Activity - Turn the text lines from all of the records below into one numbered list, skipping any blank lines. Leave the pictures out of your answer.

Dataset -
*****

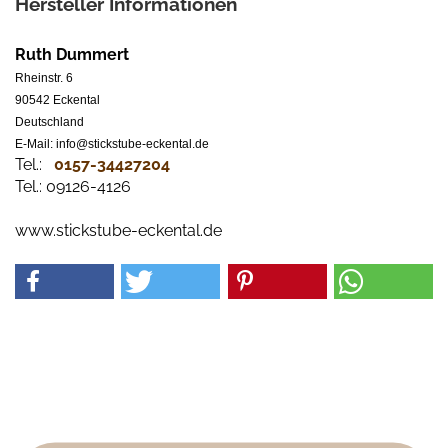
Hersteller Informationen
Ruth Dummert
Rheinstr. 6
90542 Eckental
Deutschland
E-Mail: info@stickstube-eckental.de
Tel.:
0157-34427204​
Tel.: 09126-4126
www.stickstube-eckental.de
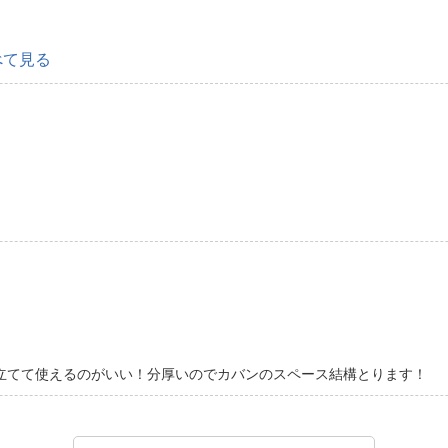
べて見る
を立てて使えるのがいい！分厚いのでカバンのスペース結構とります！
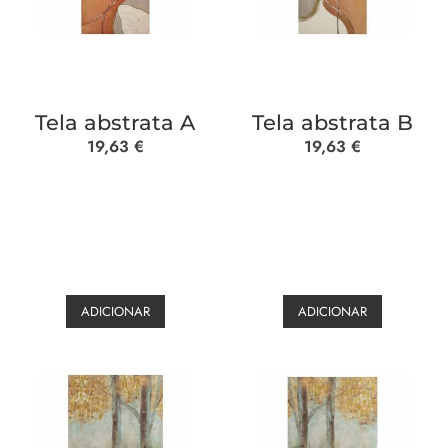
Tela abstrata A
Tela abstrata B
19,63
€
19,63
€
ADICIONAR
ADICIONAR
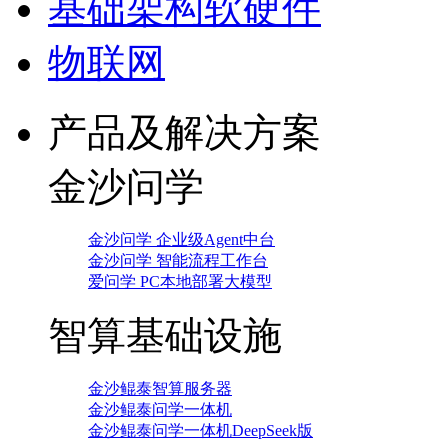
基础架构软硬件
物联网
产品及解决方案
金沙问学
金沙问学 企业级Agent中台
金沙问学 智能流程工作台
爱问学 PC本地部署大模型
智算基础设施
金沙鲲泰智算服务器
金沙鲲泰问学一体机
金沙鲲泰问学一体机DeepSeek版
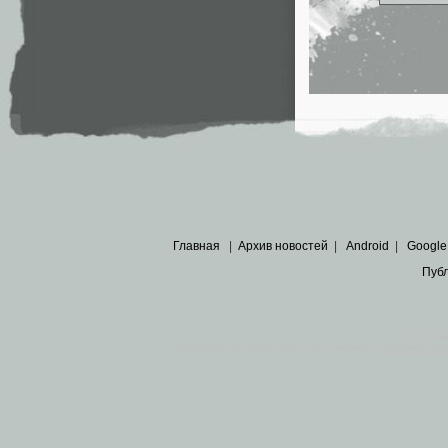
Главная
|
Архив новостей
|
Android
|
Google
Пуб
Все пра
Основными материалами сайта являются
архивные ко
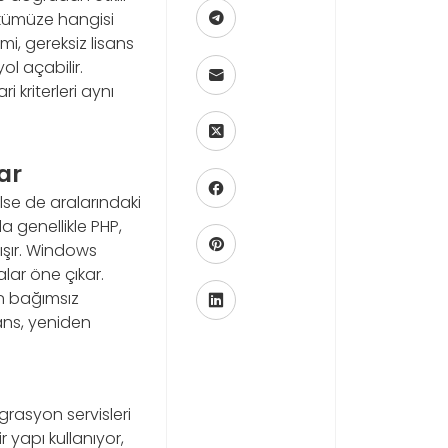
ükümüze hangisi
i, gereksiz lisans
ol açabilir.
 kriterleri aynı
ar
ilse de aralarındaki
 genellikle PHP,
ışır. Windows
lar öne çıkar.
en bağımsız
ans, yeniden
egrasyon servisleri
r yapı kullanıyor,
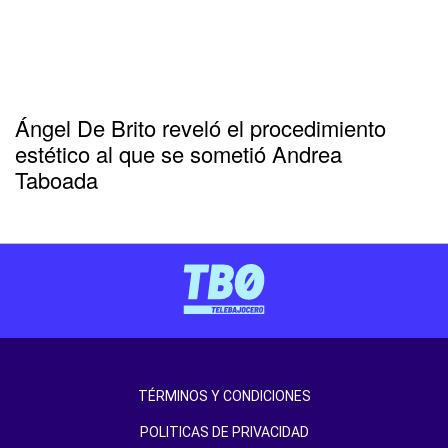
Ángel De Brito reveló el procedimiento
estético al que se sometió Andrea
Taboada
TÉRMINOS Y CONDICIONES
POLITICAS DE PRIVACIDAD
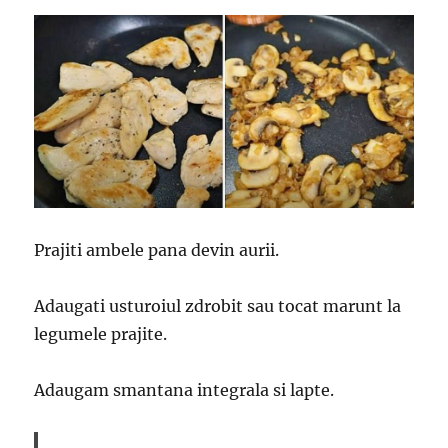
Prajiti ambele pana devin aurii.
Adaugati usturoiul zdrobit sau tocat marunt la
legumele prajite.
Adaugam smantana integrala si lapte.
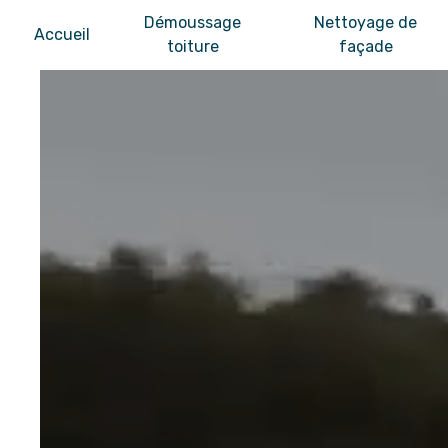
Panneau de gestion des cookies
Démoussage
Nettoyage de
Accueil
toiture
façade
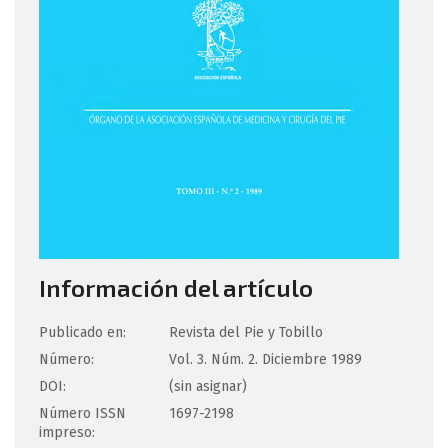
Información del artículo
Publicado en:
Revista del Pie y Tobillo
Número:
Vol. 3. Núm. 2. Diciembre 1989
DOI:
(sin asignar)
Número ISSN
1697-2198
impreso:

*****

Solution -
1. Hersteller Informationen
2. Ruth Dummert
3. Rheinstr. 6
4. 90542 Eckental
5. Deutschland
6. E-Mail: info@stickstube-eckental.de
7. Tel.:
8. 0157-34427204​
9. Tel.: 09126-4126
10. www.stickstube-eckental.de
11. べて見る
12. を立てて使えるのがいい！分厚いのでカバンのスペース結構とります！
13. Tela abstrata A
14. Tela abstrata B
15. 19,63
16. €
17. 19,63
18. €
19. ADICIONAR
20. ADICIONAR
21. 基础架构软硬件
22. 物联网
23. 产品及解决方案
24. 金沙问学
25. 金沙问学 企业级Agent中台
26. 金沙问学 智能流程工作台
27. 爱问学 PC本地部署大模型
28. 智算基础设施
29. 金沙鲲泰智算服务器
30. 金沙鲲泰问学一体机
31. 金沙鲲泰问学一体机DeepSeek版
32. Главная
33. |
34. Архив новостей
35. |
36. Android
37. |
38. Google
39. Пуб
40. Все пра
41. Основными материалами сайта являются
42. архивные ко
43. ükümüze hangisi
44. i, gereksiz lisans
45. ol açabilir.
46.  kriterleri aynı
47. ar
48. ilse de aralarındaki
49.  genellikle PHP,
50. ışır. Windows
51. lar öne çıkar.
52. en bağımsız
53. ans, yeniden
54. egrasyon servisleri
55. r yapı kullanıyor,
56. Ángel De Brito reveló el procedimiento
57. estético al que se sometió Andrea
58. Taboada
59. TÉRMINOS Y CONDICIONES
60. POLITICAS DE PRIVACIDAD
61. Prajiti ambele pana devin aurii.
62. Adaugati usturoiul zdrobit sau tocat marunt la
63. legumele prajite.
64. Adaugam smantana integrala si lapte.
65. Panneau de gestion des cookies
66. Démoussage
67. Nettoyage de
68. Accueil
69. toiture
70. façade
71. Información del artículo
72. Publicado en:
73. Revista del Pie y Tobillo
74. Número:
75. Vol. 3. Núm. 2. Diciembre 1989
76. DOI:
77. (sin asignar)
78. Número ISSN
79. 1697-2198
80. impreso:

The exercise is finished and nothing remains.